As political consequences of this affair the DGSE Director General Admiral Pierre Lacoste, as well as the Secretary of Defense Charles Hernu were replaced. Representative of France emphasized in public statements but again that France was planning not to put his position as a nuclear power or its position in the Pacific in question and therefore continue its nuclear tests in this region would.

Rescue mission in Somalia

On January 12, 2013 confirmed France's defense minister Jean -Yves Le Drian on French television that in a failed military operation to free the DGSE agent Denis Allex in Bula - Marer, approximately 30 km south of Merka, this and two other French soldiers, including a helicopter pilot, were killed. During the action, five helicopters were used and killed 17 fighters of the al -Shabaab. Le Drian said that the government had to take the risk because the agent had been arrested along with another agent since his abduction on 14 July 2009 from a hotel in Mogadishu in inhumane conditions. One of the agents succeeded later flight. According to official figures, the two Frenchmen were involved in the training of the Somali police and the presidential guard in 2009.

Line

Personnel / Finance

In 1996, the DGSE had a workforce of 2,500 people, including 1,700 civilians, with an official budget of FF 1.35 billion. 2007 the budget was 450 million euros and 36 million euros for special editions. In 2009, the DGSE 4,492 full-time employees. The budget amounted to 543.8 million euros and 48.9 million euros for special editions. 2011, the DGSE 4,747 full-time employees.

Emmeraude

Although the DGSE focuses primarily on people as a source, it has the technical communication monitoring the ensemble Mobile Écoute et Automatique Search Of Emissions ( Emmeraude ). It is controlled by Alluets - Feucherolles in the Yvelines, west of Paris. Despite everything, there is a list of listening stations of the DGSE in France and the rest of the world. These 30 plants cover virtually the entire globe from - with the exception of northern Siberia and parts of the Pacific.

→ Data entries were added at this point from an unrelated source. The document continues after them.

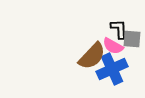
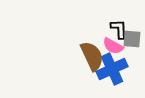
brown semicircle: rotated 68 degrees counterclockwise
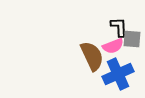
black L-shape: moved 2 px up
pink semicircle: rotated 50 degrees counterclockwise
blue cross: moved 6 px right, 5 px down
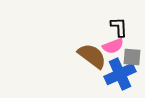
gray square: moved 18 px down
brown semicircle: rotated 28 degrees counterclockwise
blue cross: moved 2 px right
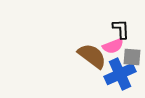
black L-shape: moved 2 px right, 2 px down
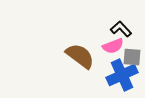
black L-shape: rotated 40 degrees counterclockwise
brown semicircle: moved 12 px left
blue cross: moved 2 px right, 1 px down
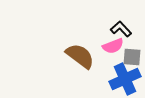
blue cross: moved 3 px right, 4 px down
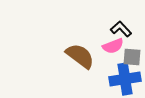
blue cross: rotated 16 degrees clockwise
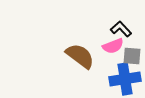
gray square: moved 1 px up
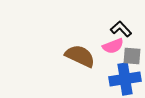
brown semicircle: rotated 12 degrees counterclockwise
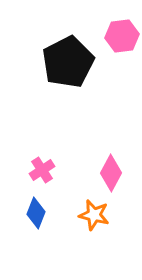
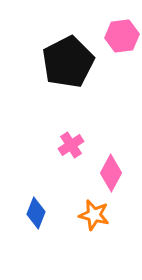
pink cross: moved 29 px right, 25 px up
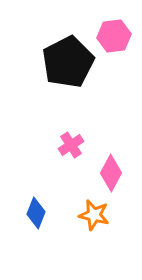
pink hexagon: moved 8 px left
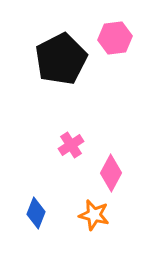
pink hexagon: moved 1 px right, 2 px down
black pentagon: moved 7 px left, 3 px up
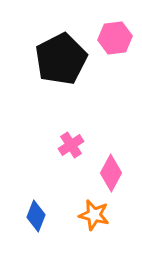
blue diamond: moved 3 px down
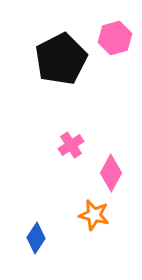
pink hexagon: rotated 8 degrees counterclockwise
blue diamond: moved 22 px down; rotated 12 degrees clockwise
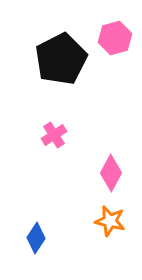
pink cross: moved 17 px left, 10 px up
orange star: moved 16 px right, 6 px down
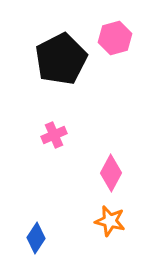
pink cross: rotated 10 degrees clockwise
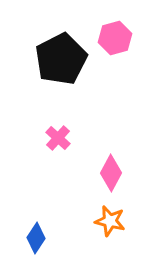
pink cross: moved 4 px right, 3 px down; rotated 25 degrees counterclockwise
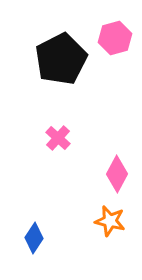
pink diamond: moved 6 px right, 1 px down
blue diamond: moved 2 px left
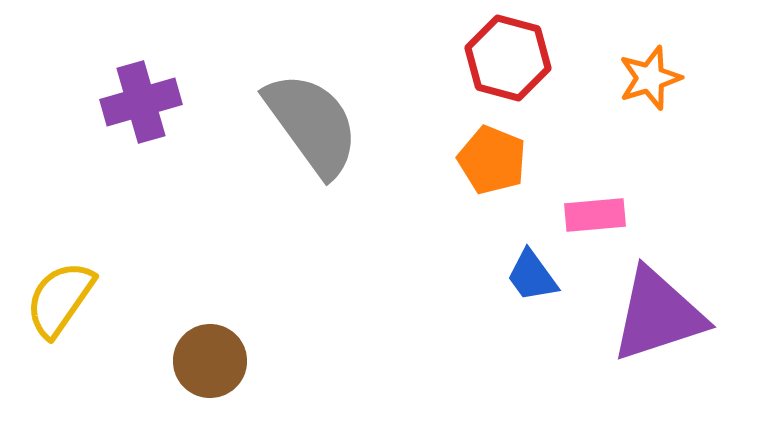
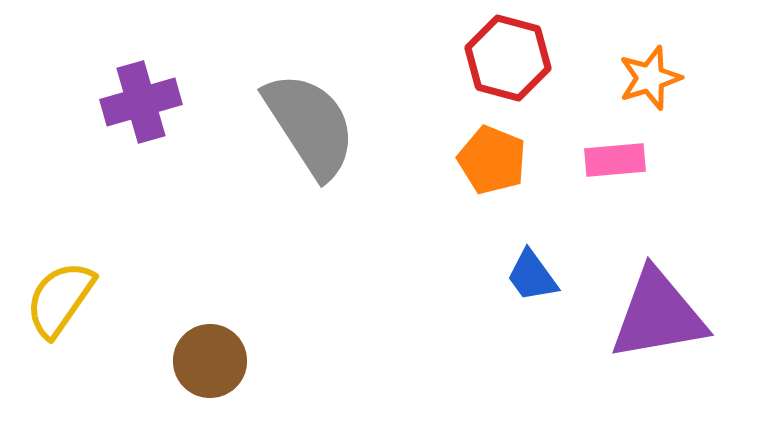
gray semicircle: moved 2 px left, 1 px down; rotated 3 degrees clockwise
pink rectangle: moved 20 px right, 55 px up
purple triangle: rotated 8 degrees clockwise
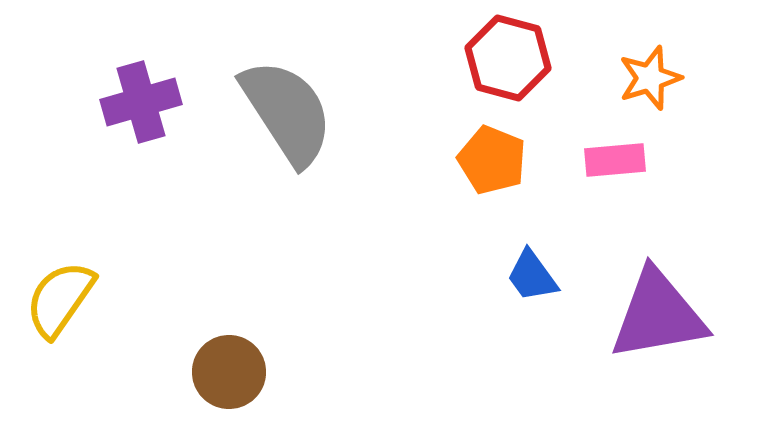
gray semicircle: moved 23 px left, 13 px up
brown circle: moved 19 px right, 11 px down
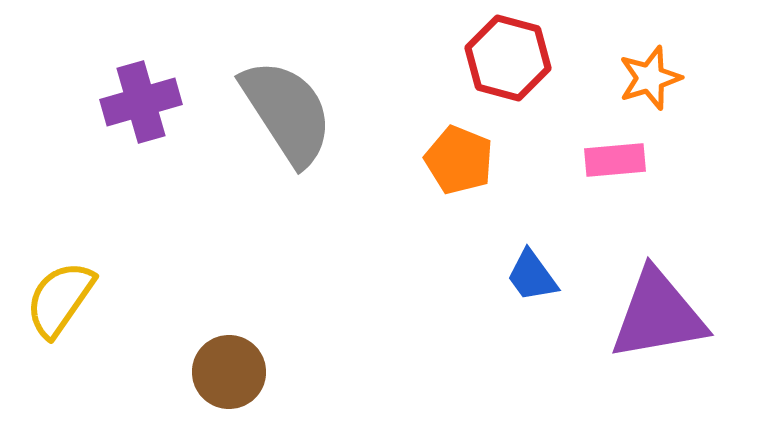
orange pentagon: moved 33 px left
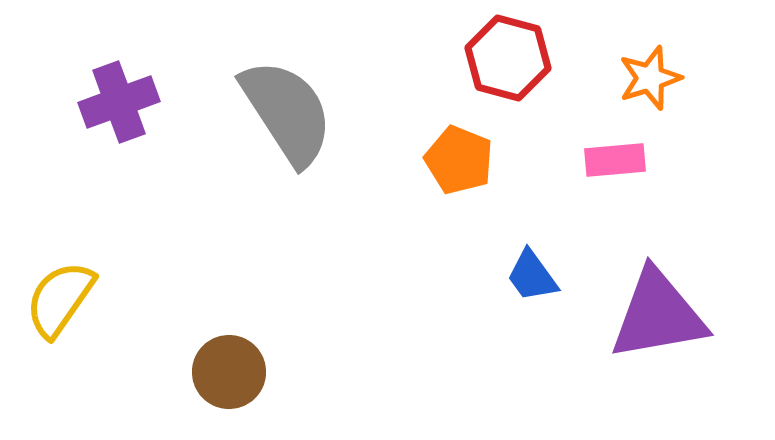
purple cross: moved 22 px left; rotated 4 degrees counterclockwise
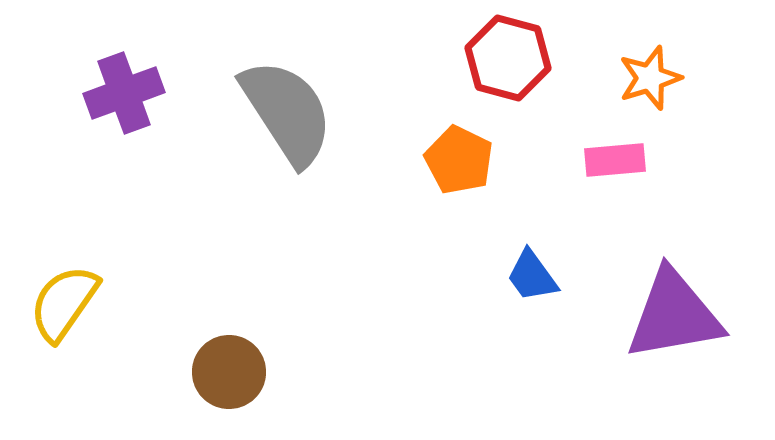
purple cross: moved 5 px right, 9 px up
orange pentagon: rotated 4 degrees clockwise
yellow semicircle: moved 4 px right, 4 px down
purple triangle: moved 16 px right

In the wake of the NSA scandal in 2013 researched Le Monde that the DGSE has a comprehensive program for the surveillance of electronic communications. Technically, this is implemented by Čelar ( center d' électronique de l' armement ). The magazine reported that the foreign intelligence service stores systematic connection data for telephone calls, text messages and e -mails that go beyond French lines. Also, information on Twitter and Facebook messages were illegally kept for years and evaluated when needed. Access to the data have in addition to the domestic security service, among other customs. The contents of messages or calls would not be recorded. At the " Le Monde" report the then government was initially delivered no opinion.

The monitoring network of the DGSE consists of the following stations:

  • Alluets - Feucherolles ( Yvelines): west of Paris
  • Mutzig, (Bas -Rhin)
  • Mont Valérien
  • Plateau d' Albion, (Vaucluse )
  • Domme (near Sarlat, Périgord )
  • St. Laurent de la Salanque: completed in 1997, located in a marsh near Perpignan; Priority will be given to those radio waves from the other side of the Mediterranean - come - especially from Algeria
  • Cap d' Agde (Hérault )
  • Solenzara ( Corsica )
  • Filley ( Nice): in a barracks; directed mainly to the Italian border
  • St. Barthelemy, ( Lesser Antilles )
  • Bouar
  • Djibouti, (Chad)
  • Mayotte (Indian Ocean): completed in 1998
  • La Réunion
  • Kourou (French Guiana ): Opened in 1990 the public away
  • Tontouta (New Caledonia): Seeflughafen

Due to the fact that France was a colonial power, is for the country is still the possibility of establishing such stations outside of its territory.